[[ Given entries, beginning ]]

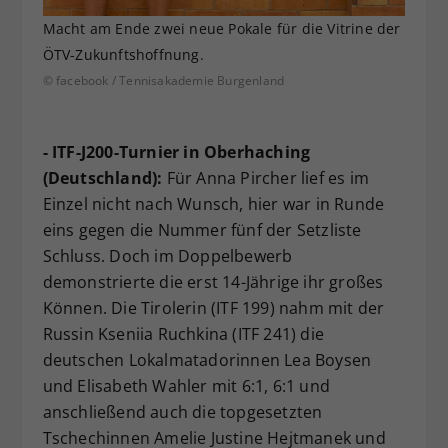
Macht am Ende zwei neue Pokale für die Vitrine der
ÖTV-Zukunftshoffnung.
© facebook / Tennisakademie Burgenland
- ITF-J200-Turnier in Oberhaching
(Deutschland):
Für Anna Pircher lief es im
Einzel nicht nach Wunsch, hier war in Runde
eins gegen die Nummer fünf der Setzliste
Schluss. Doch im Doppelbewerb
demonstrierte die erst 14-Jährige ihr großes
Können. Die Tirolerin (ITF 199) nahm mit der
Russin Kseniia Ruchkina (ITF 241) die
deutschen Lokalmatadorinnen Lea Boysen
und Elisabeth Wahler mit 6:1, 6:1 und
anschließend auch die topgesetzten
Tschechinnen Amelie Justine Hejtmanek und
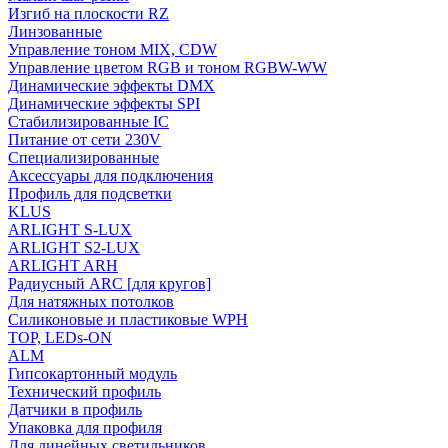
Изгиб на плоскости RZ
Линзованные
Управление тоном MIX, CDW
Управление цветом RGB и тоном RGBW-WW
Динамические эффекты DMX
Динамические эффекты SPI
Стабилизированные IC
Питание от сети 230V
Специализированные
Аксессуары для подключения
Профиль для подсветки
KLUS
ARLIGHT S-LUX
ARLIGHT S2-LUX
ARLIGHT ARH
Радиусный ARC [для кругов]
Для натяжных потолков
Силиконовые и пластиковые WPH
TOP, LEDs-ON
ALM
Гипсокартонный модуль
Технический профиль
Датчики в профиль
Упаковка для профиля
Для линейных светильников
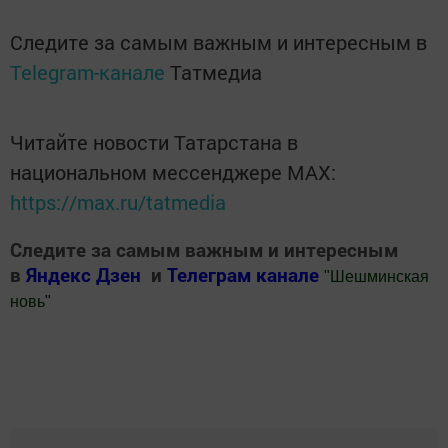
Следите за самым важным и интересным в
Telegram-канале
Татмедиа
Читайте новости Татарстана в
национальном мессенджере MАХ:
https://max.ru/tatmedia
Следите за самым важным и интересным
в
Яндекс Дзен
и
Телеграм канале
"
Шешминская
новь
"
Добавить Шешминскую новь в Яндекс.Новости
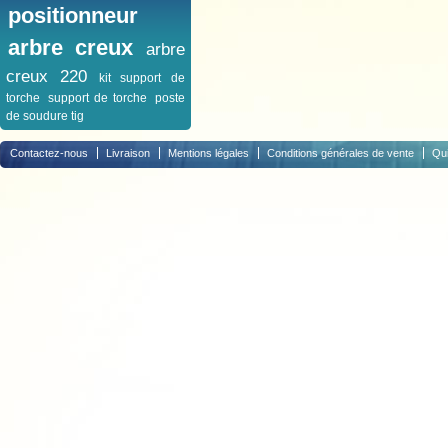
positionneur
arbre creux
arbre
creux 220
kit support de
torche
support de torche
poste
de soudure tig
Contactez-nous
Livraison
Mentions légales
Conditions générales de vente
Qu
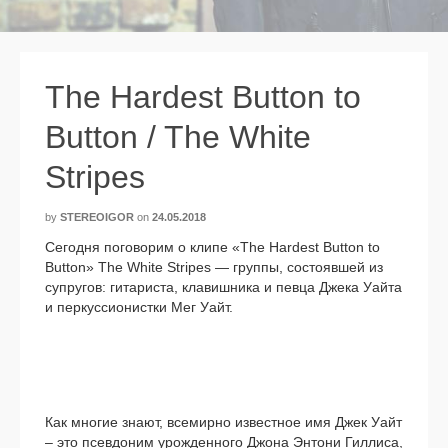
The Hardest Button to
Button / The White
Stripes
by
STEREOIGOR
on
24.05.2018
Cегодня пого­во­рим о кли­пе «The Hardest Button to
Button» The White Stripes — груп­пы, состо­яв­шей из
супру­гов: гита­ри­ста, кла­виш­ни­ка и пев­ца Джека Уайта
и пер­кус­си­о­нист­ки Мег Уайт.
Как мно­гие зна­ют, все­мир­но извест­ное имя Джек Уайт
– это псев­до­ним урож­ден­но­го Джона Энтони Гиллиса,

[[ Given entries, end ]]

-- Your task --
Using the listing above, restate exactly the range between the lines holding "facebook / Tennisakademie Burgenland" and "супру­гов: гита­ри­ста, кла­виш­ни­ка", inclusive, with pictures left out.

-- Finished task --
© facebook / Tennisakademie Burgenland
- ITF-J200-Turnier in Oberhaching
(Deutschland):
Für Anna Pircher lief es im
Einzel nicht nach Wunsch, hier war in Runde
eins gegen die Nummer fünf der Setzliste
Schluss. Doch im Doppelbewerb
demonstrierte die erst 14-Jährige ihr großes
Können. Die Tirolerin (ITF 199) nahm mit der
Russin Kseniia Ruchkina (ITF 241) die
deutschen Lokalmatadorinnen Lea Boysen
und Elisabeth Wahler mit 6:1, 6:1 und
anschließend auch die topgesetzten
Tschechinnen Amelie Justine Hejtmanek und
Изгиб на плоскости RZ
Линзованные
Управление тоном MIX, CDW
Управление цветом RGB и тоном RGBW-WW
Динамические эффекты DMX
Динамические эффекты SPI
Стабилизированные IC
Питание от сети 230V
Специализированные
Аксессуары для подключения
Профиль для подсветки
KLUS
ARLIGHT S-LUX
ARLIGHT S2-LUX
ARLIGHT ARH
Радиусный ARC [для кругов]
Для натяжных потолков
Силиконовые и пластиковые WPH
TOP, LEDs-ON
ALM
Гипсокартонный модуль
Технический профиль
Датчики в профиль
Упаковка для профиля
Для линейных светильников
Следите за самым важным и интересным в
Telegram-канале
Татмедиа
Читайте новости Татарстана в
национальном мессенджере MАХ:
https://max.ru/tatmedia
Следите за самым важным и интересным
в
Яндекс Дзен
и
Телеграм канале
"
Шешминская
новь
"
Добавить Шешминскую новь в Яндекс.Новости
positionneur
arbre creux
arbre
creux 220
kit support de
torche
support de torche
poste
de soudure tig
Contactez-nous
Livraison
Mentions légales
Conditions générales de vente
Qu
The Hardest Button to
Button / The White
Stripes
by
STEREOIGOR
on
24.05.2018
Cегодня пого­во­рим о кли­пе «The Hardest Button to
Button» The White Stripes — груп­пы, состо­яв­шей из
супру­гов: гита­ри­ста, кла­виш­ни­ка и пев­ца Джека Уайта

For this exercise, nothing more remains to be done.